**Instructions to follow**
Give again, word for word, each line below starting at the one that contains "(𝔶<sup>ϱ−1</sup>(s<sub>0</sub> + r<sub>1</sub>)) ." and ending at the one that contains "Since (ω<sub>ρ</sub>, y<sub>ρ</sub>)".

(Collected data)
--------------------------------

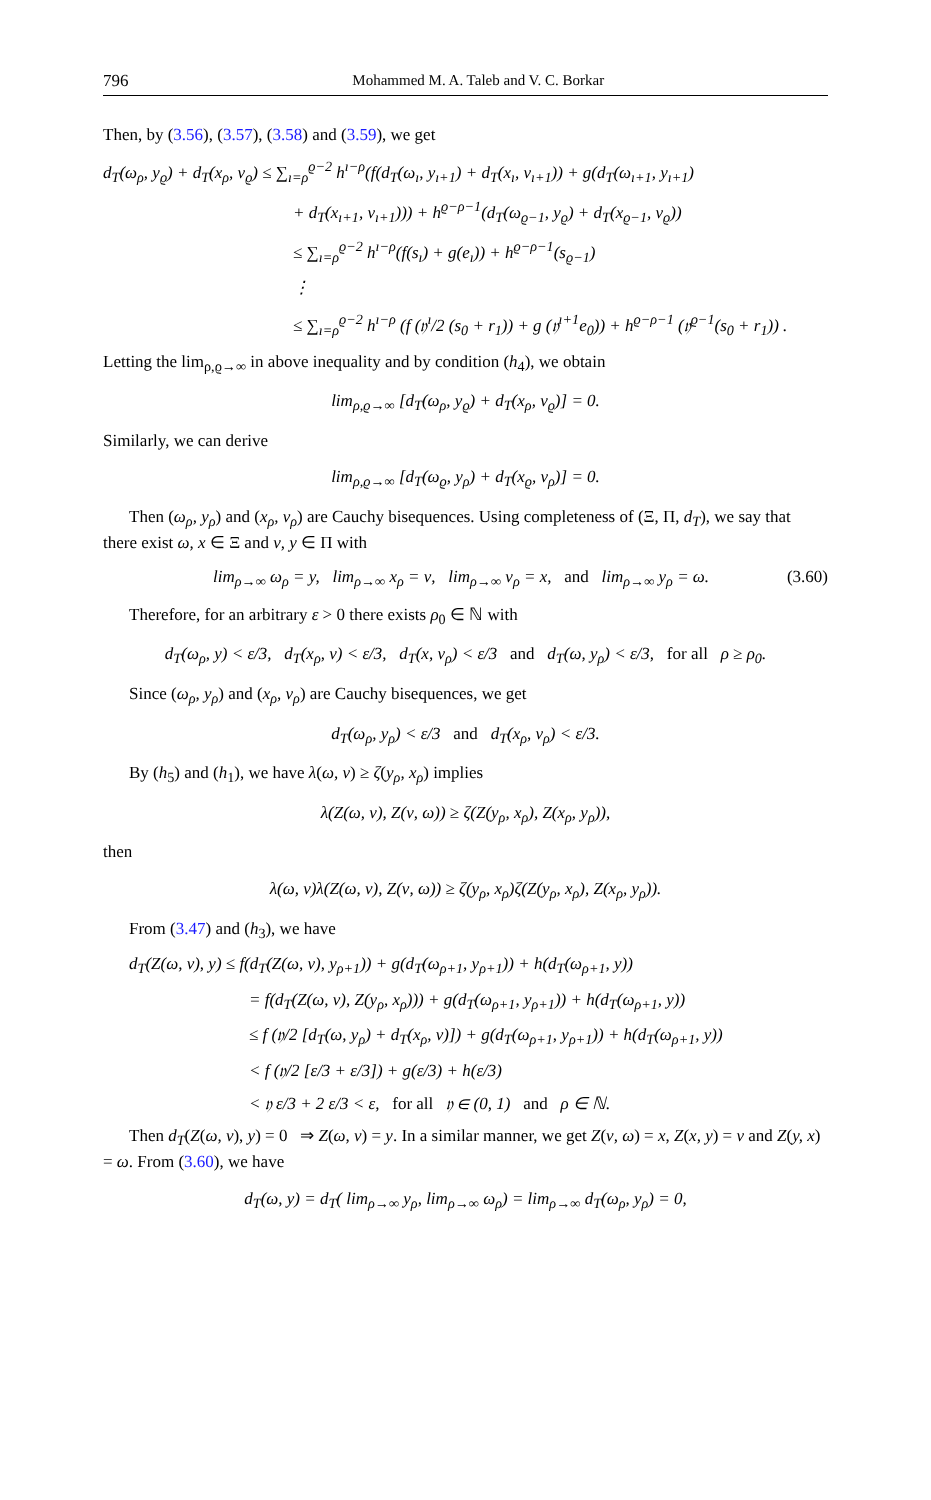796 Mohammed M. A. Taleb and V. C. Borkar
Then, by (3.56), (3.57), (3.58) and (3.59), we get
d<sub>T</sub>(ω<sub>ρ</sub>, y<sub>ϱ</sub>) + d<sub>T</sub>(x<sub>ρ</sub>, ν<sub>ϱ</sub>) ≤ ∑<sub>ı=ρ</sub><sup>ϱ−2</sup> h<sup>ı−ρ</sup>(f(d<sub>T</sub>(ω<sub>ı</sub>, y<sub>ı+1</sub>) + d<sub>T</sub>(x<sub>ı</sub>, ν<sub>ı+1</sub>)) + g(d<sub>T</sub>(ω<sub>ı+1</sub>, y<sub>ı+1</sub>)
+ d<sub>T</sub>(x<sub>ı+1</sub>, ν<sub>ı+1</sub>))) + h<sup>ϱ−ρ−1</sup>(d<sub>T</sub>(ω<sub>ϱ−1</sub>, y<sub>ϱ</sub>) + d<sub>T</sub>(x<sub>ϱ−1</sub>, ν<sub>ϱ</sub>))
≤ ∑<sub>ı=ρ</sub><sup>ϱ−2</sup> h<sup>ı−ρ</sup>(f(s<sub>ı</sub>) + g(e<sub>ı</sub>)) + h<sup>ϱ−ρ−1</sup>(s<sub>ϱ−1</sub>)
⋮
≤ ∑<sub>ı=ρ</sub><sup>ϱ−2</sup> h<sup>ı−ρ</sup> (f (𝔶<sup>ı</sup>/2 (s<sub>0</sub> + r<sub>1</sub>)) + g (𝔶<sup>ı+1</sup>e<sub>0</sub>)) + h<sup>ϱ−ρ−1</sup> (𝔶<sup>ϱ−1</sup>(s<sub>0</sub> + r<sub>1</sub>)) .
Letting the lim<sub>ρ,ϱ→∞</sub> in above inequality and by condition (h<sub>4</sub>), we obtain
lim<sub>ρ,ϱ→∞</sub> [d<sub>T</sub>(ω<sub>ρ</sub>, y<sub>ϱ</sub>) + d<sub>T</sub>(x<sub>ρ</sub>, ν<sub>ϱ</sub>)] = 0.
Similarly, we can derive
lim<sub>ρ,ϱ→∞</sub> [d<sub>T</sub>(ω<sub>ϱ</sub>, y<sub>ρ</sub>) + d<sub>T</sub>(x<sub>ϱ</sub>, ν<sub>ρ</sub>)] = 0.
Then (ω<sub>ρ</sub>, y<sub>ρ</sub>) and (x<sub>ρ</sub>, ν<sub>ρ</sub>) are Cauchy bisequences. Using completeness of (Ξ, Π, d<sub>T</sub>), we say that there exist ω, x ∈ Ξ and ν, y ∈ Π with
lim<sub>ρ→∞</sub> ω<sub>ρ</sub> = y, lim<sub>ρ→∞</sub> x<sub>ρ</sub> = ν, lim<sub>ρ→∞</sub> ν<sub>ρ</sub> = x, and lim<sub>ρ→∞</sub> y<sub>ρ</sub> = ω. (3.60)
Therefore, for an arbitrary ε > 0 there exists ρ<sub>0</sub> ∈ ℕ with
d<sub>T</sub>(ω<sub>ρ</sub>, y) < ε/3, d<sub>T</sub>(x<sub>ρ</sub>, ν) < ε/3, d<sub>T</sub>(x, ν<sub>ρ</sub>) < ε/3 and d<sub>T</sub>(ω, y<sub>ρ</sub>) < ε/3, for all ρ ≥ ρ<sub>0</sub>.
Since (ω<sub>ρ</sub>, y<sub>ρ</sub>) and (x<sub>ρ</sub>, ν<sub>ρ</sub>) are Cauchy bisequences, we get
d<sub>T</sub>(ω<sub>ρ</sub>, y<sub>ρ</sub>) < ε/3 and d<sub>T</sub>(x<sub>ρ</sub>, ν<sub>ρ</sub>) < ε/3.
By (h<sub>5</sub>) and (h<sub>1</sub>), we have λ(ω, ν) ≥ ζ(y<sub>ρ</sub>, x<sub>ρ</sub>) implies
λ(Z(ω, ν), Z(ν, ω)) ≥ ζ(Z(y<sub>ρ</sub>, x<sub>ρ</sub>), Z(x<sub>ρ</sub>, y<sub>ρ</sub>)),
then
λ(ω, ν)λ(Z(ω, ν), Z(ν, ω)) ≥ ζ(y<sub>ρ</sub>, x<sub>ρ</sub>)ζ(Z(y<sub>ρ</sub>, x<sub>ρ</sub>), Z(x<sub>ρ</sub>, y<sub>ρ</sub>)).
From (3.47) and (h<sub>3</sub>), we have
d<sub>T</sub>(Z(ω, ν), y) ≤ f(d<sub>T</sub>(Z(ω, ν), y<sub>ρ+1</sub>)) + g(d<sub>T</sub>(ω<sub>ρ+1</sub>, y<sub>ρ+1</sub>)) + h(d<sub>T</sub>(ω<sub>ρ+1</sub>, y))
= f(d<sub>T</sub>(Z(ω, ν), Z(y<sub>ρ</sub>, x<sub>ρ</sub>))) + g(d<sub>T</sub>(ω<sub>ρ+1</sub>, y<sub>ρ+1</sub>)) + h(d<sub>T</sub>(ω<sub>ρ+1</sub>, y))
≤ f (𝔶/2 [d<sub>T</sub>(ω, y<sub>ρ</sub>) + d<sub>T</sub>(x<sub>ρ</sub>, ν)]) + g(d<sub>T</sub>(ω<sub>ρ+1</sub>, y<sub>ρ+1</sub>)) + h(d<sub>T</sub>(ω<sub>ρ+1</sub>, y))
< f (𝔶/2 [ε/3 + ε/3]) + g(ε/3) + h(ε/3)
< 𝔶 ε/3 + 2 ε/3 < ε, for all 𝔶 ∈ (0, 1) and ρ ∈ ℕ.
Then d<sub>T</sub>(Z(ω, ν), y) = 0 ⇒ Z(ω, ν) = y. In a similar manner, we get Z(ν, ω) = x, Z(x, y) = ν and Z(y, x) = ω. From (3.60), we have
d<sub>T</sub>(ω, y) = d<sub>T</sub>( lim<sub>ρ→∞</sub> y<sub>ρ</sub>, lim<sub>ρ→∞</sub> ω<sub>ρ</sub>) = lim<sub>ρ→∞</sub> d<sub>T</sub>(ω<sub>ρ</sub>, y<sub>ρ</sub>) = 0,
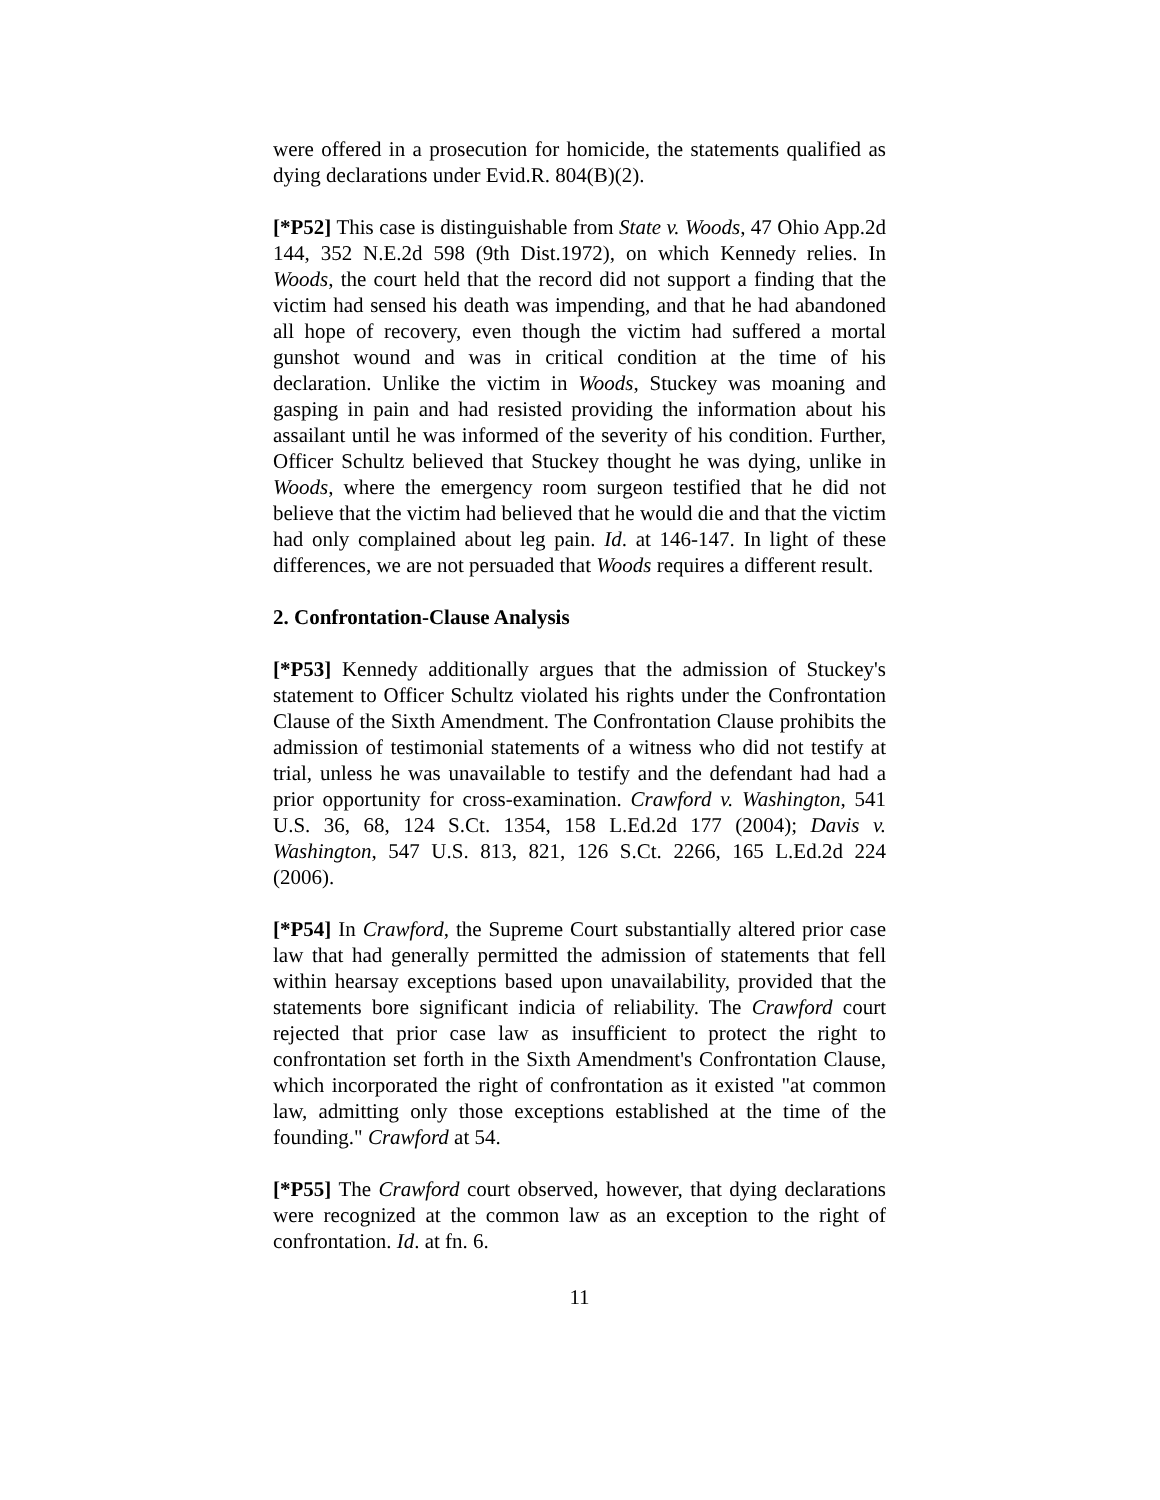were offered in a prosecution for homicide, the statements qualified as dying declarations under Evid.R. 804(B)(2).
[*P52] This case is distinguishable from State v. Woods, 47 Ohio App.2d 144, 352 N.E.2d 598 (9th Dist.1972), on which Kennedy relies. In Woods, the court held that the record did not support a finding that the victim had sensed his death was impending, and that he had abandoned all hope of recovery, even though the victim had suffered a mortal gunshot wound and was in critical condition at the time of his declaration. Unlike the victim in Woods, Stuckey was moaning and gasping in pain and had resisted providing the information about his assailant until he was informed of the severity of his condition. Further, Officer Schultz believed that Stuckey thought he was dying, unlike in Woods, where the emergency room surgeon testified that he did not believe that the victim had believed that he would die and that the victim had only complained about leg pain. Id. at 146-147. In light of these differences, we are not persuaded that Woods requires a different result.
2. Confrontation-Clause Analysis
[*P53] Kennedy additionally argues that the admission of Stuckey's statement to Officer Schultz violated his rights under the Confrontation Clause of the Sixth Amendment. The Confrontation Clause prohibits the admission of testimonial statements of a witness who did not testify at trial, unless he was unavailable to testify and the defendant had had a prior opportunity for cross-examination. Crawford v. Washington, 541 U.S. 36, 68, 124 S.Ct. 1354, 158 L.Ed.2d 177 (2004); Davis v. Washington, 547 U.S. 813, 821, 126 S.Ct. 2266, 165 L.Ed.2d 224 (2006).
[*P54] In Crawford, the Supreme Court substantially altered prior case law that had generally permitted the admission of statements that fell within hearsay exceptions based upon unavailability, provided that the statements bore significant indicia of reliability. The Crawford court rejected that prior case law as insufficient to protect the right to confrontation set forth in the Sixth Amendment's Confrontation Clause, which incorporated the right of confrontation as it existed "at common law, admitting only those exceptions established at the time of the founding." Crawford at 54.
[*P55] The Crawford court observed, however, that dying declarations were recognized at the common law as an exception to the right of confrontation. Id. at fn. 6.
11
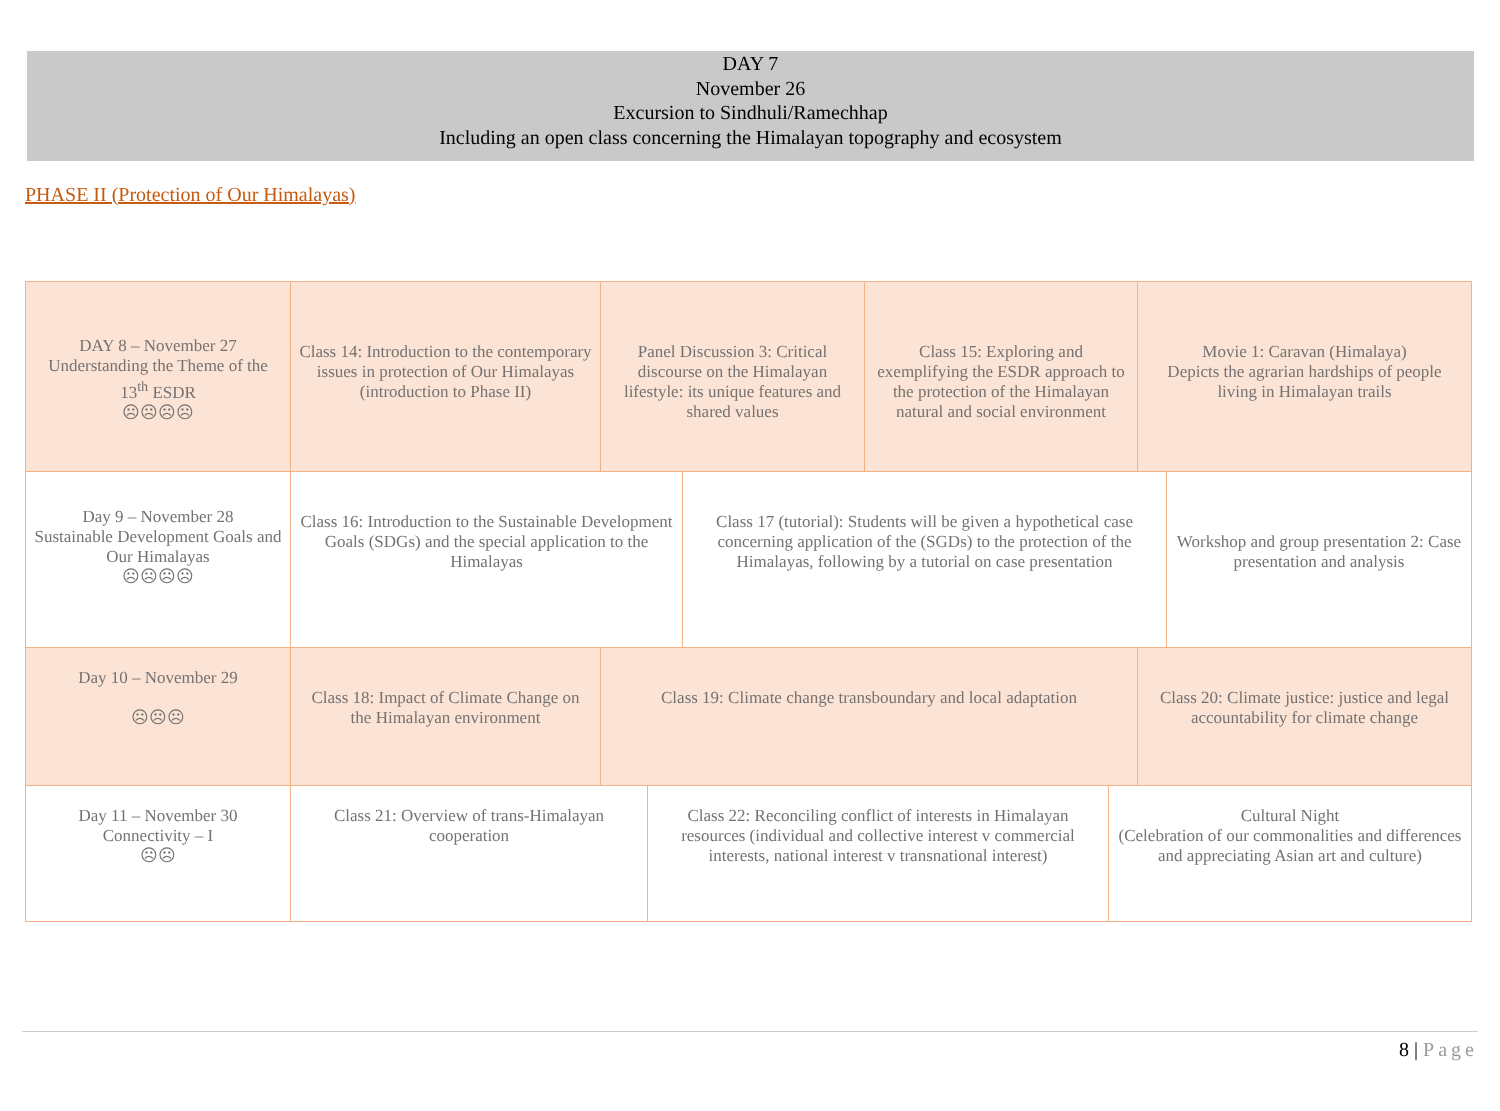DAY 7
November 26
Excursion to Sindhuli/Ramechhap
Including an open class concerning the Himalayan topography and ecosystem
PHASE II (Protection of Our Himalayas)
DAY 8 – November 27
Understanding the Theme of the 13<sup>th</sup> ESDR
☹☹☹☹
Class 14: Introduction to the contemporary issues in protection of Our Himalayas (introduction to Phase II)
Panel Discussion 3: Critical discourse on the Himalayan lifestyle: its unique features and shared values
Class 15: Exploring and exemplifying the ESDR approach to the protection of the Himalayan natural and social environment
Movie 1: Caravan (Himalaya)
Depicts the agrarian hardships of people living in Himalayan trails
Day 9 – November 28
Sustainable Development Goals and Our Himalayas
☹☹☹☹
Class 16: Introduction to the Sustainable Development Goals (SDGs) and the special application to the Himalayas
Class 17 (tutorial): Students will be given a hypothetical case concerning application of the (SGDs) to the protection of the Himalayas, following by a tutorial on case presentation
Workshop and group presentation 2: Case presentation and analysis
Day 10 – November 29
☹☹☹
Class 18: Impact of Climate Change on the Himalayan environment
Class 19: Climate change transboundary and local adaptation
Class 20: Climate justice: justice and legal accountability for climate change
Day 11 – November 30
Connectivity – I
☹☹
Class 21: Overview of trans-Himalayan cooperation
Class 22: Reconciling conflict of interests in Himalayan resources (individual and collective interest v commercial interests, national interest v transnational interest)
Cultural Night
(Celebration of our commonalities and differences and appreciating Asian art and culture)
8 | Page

--------------------------------

**Solution to the problem**
≤ ∑<sub>ı=ρ</sub><sup>ϱ−2</sup> h<sup>ı−ρ</sup> (f (𝔶<sup>ı</sup>/2 (s<sub>0</sub> + r<sub>1</sub>)) + g (𝔶<sup>ı+1</sup>e<sub>0</sub>)) + h<sup>ϱ−ρ−1</sup> (𝔶<sup>ϱ−1</sup>(s<sub>0</sub> + r<sub>1</sub>)) .
Letting the lim<sub>ρ,ϱ→∞</sub> in above inequality and by condition (h<sub>4</sub>), we obtain
lim<sub>ρ,ϱ→∞</sub> [d<sub>T</sub>(ω<sub>ρ</sub>, y<sub>ϱ</sub>) + d<sub>T</sub>(x<sub>ρ</sub>, ν<sub>ϱ</sub>)] = 0.
Similarly, we can derive
lim<sub>ρ,ϱ→∞</sub> [d<sub>T</sub>(ω<sub>ϱ</sub>, y<sub>ρ</sub>) + d<sub>T</sub>(x<sub>ϱ</sub>, ν<sub>ρ</sub>)] = 0.
Then (ω<sub>ρ</sub>, y<sub>ρ</sub>) and (x<sub>ρ</sub>, ν<sub>ρ</sub>) are Cauchy bisequences. Using completeness of (Ξ, Π, d<sub>T</sub>), we say that there exist ω, x ∈ Ξ and ν, y ∈ Π with
lim<sub>ρ→∞</sub> ω<sub>ρ</sub> = y, lim<sub>ρ→∞</sub> x<sub>ρ</sub> = ν, lim<sub>ρ→∞</sub> ν<sub>ρ</sub> = x, and lim<sub>ρ→∞</sub> y<sub>ρ</sub> = ω. (3.60)
Therefore, for an arbitrary ε > 0 there exists ρ<sub>0</sub> ∈ ℕ with
d<sub>T</sub>(ω<sub>ρ</sub>, y) < ε/3, d<sub>T</sub>(x<sub>ρ</sub>, ν) < ε/3, d<sub>T</sub>(x, ν<sub>ρ</sub>) < ε/3 and d<sub>T</sub>(ω, y<sub>ρ</sub>) < ε/3, for all ρ ≥ ρ<sub>0</sub>.
Since (ω<sub>ρ</sub>, y<sub>ρ</sub>) and (x<sub>ρ</sub>, ν<sub>ρ</sub>) are Cauchy bisequences, we get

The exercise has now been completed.